Activity: Work out how many lines in the data hold the word "отсутствует", and reply with that number only.

(Saved entries)
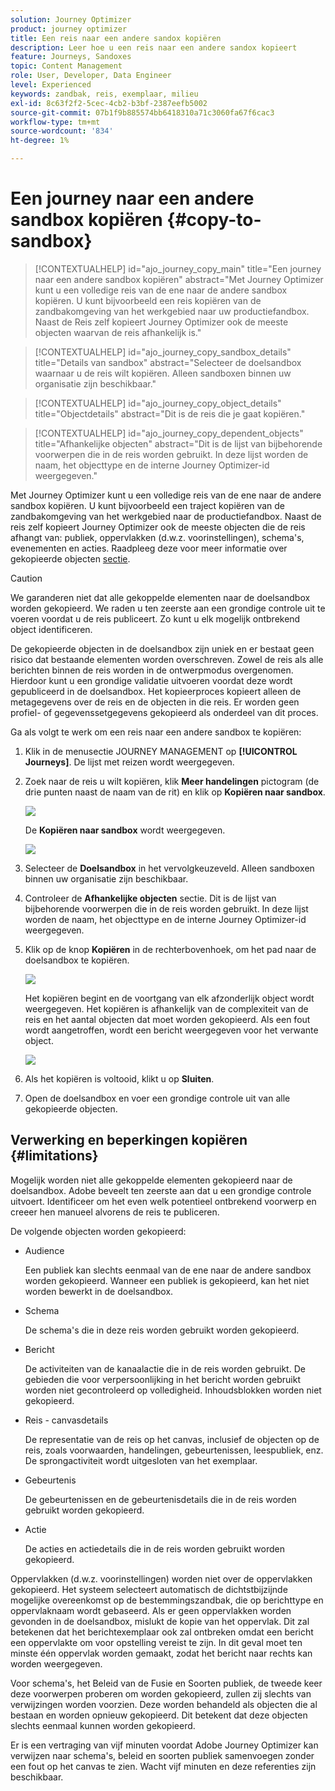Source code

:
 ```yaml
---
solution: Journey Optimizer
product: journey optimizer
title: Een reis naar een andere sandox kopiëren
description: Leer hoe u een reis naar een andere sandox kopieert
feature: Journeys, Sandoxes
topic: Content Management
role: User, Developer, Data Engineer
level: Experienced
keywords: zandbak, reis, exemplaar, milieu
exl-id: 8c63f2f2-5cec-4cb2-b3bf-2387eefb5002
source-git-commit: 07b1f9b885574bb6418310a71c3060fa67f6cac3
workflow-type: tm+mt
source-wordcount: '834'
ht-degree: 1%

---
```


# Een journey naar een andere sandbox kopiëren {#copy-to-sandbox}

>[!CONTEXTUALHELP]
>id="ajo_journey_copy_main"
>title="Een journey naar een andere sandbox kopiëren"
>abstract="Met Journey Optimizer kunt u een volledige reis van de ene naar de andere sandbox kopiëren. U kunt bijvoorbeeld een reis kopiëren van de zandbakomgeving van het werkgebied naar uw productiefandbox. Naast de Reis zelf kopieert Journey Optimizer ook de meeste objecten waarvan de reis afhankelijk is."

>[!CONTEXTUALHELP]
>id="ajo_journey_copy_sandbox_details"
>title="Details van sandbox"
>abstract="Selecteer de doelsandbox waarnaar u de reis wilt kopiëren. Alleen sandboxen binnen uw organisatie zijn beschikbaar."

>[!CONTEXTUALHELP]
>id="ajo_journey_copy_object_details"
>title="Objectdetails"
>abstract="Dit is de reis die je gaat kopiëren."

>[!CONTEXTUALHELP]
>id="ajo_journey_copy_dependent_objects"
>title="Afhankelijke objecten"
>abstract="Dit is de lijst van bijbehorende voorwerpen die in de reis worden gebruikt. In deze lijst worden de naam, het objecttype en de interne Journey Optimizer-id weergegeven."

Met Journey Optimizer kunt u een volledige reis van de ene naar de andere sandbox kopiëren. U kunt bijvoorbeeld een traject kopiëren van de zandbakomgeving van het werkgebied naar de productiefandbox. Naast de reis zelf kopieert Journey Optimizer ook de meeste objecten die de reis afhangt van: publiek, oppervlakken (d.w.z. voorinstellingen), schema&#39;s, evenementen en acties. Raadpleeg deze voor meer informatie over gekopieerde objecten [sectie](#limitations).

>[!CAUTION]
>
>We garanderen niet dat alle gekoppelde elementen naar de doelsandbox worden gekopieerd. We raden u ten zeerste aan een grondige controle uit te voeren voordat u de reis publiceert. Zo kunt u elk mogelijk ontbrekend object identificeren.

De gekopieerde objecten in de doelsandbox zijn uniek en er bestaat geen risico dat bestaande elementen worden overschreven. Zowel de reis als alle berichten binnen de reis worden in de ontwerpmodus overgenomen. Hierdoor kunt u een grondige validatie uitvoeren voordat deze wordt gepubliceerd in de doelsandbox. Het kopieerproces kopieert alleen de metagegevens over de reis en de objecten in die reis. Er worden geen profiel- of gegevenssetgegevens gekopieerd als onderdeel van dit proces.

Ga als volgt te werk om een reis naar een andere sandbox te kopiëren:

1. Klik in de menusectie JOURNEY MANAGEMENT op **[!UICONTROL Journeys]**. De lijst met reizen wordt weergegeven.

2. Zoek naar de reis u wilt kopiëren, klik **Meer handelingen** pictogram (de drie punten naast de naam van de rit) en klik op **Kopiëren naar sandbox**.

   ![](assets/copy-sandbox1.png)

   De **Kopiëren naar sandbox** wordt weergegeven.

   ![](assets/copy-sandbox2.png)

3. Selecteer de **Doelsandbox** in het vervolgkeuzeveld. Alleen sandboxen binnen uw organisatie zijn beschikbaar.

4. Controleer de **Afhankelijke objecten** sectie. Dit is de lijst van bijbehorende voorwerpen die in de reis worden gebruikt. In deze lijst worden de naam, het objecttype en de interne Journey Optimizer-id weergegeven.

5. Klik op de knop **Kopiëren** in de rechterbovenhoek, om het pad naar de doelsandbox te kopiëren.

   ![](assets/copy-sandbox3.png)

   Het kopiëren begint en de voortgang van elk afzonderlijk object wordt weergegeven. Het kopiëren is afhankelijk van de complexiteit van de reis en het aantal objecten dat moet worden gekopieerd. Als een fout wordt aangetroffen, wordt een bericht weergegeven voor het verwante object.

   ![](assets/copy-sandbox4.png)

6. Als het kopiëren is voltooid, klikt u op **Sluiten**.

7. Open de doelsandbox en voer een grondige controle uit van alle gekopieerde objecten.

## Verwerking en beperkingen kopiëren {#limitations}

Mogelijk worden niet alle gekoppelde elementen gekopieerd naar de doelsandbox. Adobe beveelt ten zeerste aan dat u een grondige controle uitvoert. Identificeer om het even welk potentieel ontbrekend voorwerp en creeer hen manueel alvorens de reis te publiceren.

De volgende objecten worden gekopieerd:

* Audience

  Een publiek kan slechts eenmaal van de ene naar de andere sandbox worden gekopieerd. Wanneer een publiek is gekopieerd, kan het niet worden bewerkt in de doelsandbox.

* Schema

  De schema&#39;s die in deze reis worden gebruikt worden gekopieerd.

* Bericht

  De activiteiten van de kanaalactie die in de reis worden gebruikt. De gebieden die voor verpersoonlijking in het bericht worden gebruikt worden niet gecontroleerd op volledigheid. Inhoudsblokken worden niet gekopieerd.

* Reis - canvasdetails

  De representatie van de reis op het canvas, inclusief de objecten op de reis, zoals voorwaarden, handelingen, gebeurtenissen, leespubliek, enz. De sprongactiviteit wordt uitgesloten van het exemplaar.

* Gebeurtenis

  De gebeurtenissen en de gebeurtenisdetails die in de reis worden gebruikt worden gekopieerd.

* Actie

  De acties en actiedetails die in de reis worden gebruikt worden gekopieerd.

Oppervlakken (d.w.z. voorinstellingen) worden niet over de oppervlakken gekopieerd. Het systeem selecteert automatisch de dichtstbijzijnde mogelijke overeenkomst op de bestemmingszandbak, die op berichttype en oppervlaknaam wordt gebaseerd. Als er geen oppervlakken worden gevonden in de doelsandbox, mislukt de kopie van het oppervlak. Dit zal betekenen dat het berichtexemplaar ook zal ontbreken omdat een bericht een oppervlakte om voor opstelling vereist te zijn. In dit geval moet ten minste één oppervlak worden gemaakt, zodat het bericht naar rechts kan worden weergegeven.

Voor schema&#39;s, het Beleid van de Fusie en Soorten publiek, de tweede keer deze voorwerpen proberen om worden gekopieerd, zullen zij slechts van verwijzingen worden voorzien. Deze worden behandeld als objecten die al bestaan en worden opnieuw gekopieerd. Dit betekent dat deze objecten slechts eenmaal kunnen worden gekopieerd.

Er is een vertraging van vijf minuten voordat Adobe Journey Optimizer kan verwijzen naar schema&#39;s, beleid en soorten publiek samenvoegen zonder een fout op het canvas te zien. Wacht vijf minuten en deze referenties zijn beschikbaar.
* * *
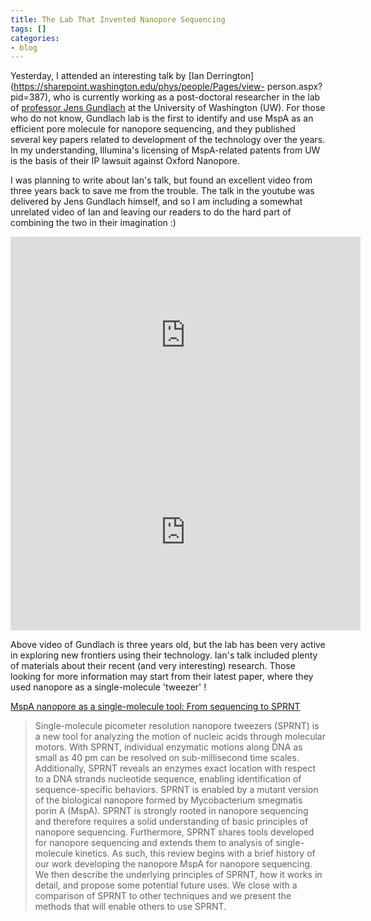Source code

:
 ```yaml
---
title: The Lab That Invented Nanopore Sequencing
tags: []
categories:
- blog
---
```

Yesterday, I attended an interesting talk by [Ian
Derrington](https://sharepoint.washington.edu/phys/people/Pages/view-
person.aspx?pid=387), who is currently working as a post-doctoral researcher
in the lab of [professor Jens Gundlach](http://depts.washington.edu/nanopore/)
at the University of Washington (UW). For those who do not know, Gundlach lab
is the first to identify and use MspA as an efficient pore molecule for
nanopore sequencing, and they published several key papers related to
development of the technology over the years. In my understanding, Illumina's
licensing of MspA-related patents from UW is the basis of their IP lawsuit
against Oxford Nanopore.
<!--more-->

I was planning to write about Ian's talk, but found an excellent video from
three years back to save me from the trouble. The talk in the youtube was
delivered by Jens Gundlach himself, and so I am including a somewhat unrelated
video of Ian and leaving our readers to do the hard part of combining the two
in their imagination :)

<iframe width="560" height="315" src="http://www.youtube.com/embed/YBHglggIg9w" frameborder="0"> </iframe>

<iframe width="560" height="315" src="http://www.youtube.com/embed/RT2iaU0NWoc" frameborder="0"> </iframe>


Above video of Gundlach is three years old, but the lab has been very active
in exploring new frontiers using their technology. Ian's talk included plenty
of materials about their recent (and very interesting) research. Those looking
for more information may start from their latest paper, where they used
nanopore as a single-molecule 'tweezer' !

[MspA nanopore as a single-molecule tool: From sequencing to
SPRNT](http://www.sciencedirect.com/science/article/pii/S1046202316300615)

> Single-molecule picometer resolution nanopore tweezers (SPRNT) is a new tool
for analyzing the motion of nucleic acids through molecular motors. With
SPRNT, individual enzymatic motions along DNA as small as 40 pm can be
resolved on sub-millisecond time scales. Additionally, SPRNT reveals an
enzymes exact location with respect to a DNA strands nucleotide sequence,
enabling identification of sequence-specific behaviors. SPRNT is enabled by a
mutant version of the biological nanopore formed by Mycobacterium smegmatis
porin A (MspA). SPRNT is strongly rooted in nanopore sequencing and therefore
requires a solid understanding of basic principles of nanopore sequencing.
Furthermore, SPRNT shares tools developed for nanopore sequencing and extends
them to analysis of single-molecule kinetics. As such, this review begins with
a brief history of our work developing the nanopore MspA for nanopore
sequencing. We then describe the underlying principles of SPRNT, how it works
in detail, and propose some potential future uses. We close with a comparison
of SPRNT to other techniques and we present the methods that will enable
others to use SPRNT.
--
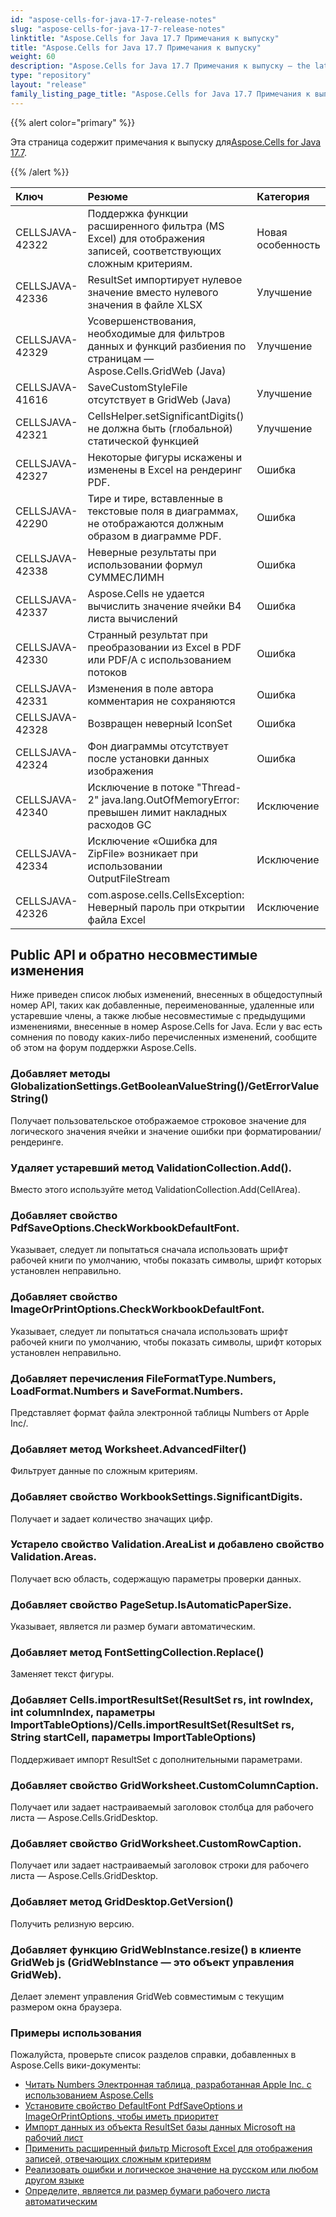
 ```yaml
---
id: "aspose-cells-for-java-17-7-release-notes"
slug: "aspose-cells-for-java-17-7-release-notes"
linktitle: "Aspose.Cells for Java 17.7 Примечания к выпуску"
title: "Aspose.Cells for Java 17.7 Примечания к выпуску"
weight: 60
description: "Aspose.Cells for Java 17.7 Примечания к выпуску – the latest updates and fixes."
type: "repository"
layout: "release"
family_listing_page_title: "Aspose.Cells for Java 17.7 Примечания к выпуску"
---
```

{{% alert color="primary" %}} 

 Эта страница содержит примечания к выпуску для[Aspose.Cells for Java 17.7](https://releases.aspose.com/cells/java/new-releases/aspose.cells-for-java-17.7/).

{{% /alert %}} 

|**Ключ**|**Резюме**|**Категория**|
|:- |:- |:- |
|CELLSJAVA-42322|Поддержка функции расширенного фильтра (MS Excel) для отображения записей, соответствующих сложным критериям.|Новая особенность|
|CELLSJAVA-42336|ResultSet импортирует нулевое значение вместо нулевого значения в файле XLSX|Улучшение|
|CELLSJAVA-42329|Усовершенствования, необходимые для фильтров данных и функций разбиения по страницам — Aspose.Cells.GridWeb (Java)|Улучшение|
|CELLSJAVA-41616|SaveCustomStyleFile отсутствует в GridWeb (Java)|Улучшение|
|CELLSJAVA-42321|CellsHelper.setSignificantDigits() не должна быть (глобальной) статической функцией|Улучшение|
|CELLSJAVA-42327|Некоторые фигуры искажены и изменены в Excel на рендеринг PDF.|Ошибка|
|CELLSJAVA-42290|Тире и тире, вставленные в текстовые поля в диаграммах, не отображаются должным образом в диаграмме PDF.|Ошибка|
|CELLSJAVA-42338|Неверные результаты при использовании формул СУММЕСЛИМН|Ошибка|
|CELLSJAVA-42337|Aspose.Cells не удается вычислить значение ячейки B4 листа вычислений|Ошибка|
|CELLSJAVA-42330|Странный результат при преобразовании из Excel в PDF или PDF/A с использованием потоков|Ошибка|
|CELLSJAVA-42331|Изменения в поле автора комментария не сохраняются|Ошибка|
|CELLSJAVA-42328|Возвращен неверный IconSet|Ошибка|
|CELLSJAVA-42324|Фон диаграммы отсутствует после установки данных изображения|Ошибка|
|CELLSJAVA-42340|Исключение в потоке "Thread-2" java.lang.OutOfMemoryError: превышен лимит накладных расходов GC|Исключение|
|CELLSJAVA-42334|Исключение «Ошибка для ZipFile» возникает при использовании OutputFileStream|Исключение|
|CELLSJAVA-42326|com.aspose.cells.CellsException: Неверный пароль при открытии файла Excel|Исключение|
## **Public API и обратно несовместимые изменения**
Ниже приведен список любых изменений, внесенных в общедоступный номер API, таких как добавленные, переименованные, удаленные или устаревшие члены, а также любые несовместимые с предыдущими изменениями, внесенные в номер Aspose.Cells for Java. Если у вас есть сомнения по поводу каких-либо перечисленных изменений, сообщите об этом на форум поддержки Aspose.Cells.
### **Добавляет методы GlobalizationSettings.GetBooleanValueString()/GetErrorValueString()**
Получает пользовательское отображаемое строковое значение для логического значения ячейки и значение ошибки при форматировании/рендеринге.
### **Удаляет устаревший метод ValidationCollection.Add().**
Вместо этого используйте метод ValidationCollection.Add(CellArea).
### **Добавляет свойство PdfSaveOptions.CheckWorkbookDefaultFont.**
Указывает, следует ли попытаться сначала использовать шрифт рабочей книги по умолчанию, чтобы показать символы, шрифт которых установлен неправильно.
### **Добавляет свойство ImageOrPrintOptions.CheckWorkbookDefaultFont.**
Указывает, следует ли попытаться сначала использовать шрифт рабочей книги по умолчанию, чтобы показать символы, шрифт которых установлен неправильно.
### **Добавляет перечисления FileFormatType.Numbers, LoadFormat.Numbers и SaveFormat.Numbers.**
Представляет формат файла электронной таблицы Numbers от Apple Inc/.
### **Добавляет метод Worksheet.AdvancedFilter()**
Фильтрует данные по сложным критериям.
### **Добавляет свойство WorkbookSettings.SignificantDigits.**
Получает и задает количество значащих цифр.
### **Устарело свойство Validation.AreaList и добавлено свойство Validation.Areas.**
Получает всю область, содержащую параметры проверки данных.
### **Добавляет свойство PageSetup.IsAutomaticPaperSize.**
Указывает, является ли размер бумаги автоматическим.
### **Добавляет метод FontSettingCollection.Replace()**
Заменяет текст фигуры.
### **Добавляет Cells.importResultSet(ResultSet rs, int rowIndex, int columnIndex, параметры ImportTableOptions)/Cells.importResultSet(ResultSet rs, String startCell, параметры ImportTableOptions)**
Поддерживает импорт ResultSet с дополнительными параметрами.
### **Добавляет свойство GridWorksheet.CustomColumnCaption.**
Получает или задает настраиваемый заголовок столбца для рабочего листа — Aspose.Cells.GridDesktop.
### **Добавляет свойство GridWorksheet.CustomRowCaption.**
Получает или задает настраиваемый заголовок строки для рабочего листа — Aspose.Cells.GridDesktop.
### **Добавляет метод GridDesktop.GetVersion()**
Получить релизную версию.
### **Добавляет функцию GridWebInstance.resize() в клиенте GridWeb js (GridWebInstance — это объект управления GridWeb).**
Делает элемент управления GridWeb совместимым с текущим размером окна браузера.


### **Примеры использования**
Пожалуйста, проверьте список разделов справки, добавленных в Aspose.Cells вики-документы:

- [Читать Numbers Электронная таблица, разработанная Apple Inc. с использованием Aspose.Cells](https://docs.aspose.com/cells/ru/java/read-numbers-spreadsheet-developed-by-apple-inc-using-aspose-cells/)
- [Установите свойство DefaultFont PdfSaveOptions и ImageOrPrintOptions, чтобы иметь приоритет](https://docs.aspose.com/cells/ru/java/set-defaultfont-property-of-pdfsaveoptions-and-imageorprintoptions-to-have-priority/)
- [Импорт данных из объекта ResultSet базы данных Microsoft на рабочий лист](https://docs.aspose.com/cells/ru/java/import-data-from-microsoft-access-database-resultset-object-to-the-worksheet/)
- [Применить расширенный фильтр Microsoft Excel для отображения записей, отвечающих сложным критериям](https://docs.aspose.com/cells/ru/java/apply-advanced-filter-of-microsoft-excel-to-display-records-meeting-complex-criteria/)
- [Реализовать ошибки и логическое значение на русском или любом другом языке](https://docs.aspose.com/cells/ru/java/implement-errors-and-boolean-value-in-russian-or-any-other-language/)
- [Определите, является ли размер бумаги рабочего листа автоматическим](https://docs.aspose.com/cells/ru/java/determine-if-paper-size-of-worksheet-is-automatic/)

Result of this task: 2